The proposed approach is evaluated with FIRE 2010 and 2011 datasets which contain a topic set of 50 Hindi language queries and a set of target English language documents. Topic set includes \(\left\langle title \right\rangle \), \(\left\langle desc \right\rangle \), and \(\left\langle narr \right\rangle \) tag field in each query. We are experimenting with only \(\left\langle title \right\rangle \) tag field. A preprocessed source language query is passed through NEI module and TFM module separately. The outcome of NEI module, i.e., an NE tagged query and the outcome of TFM module, i.e., top-5 translations are passed through the disambiguation module. Target language queries are the resultant outcome of the proposed approach. Vector Space Model (VSM) is used to retrieve query relevant target language documents. NEI disambiguation technique with CLIR system is evaluated by using Recall and Mean Average Precision (MAP). The recall is the fraction of relevant documents that are retrieved. MAP for a set of queries is the mean of the average precision score of each query. Precision is the fraction of retrieved documents that are relevant to the query. The experiment results are presented in Table 3.

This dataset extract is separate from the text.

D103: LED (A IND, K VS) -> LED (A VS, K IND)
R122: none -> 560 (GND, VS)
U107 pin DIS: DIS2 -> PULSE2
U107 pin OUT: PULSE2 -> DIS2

The inclusion of NEI disambiguation module degrades the performance of CLIR system because at many instances the translation versions are more popular than the transliteration, so the proposed approach achieves low MAP than the TFM only in both the cases of Fire 2010 and 2011. The significant differences between the popularity of the term’s translation and transliteration are presented in Table 4. NEI alone is not sufficient to select the proper translation or transliteration because term’s popularity decides whether it needs either translation or transliteration.

Table 3. Comparative result analysis
Table 4. Effectiveness of NEI technique

5 Conclusion and Future Work

NEI technique is analyzed to resolve the improper translation or transliteration issue. Indian languages suffer from a lack of availability of NE annotated data and Gazetteer list. The NE annotated data is prepared with the help of IIIT Hyderabad’s NE corpus and shallow parser. Gazetteer lists are prepared from different web sources. Stanford NER is trained on NE annotated data and gazetteer list. The proposed linguistic patterns are used to improve the NEI system. TFM module is used to select the top-n translations against a query word. Disambiguation module selects the proper translation and transliteration based on the outcome of NEI and TFM module. The proposed approach achieves low MAP than the TFM only. NEI alone is not sufficient to select the proper translations or transliterations because term’s popularity decides the translation or transliteration more effectively. In future, term’s popularity will be used to identify that whether a term needs to be translated or transliterated.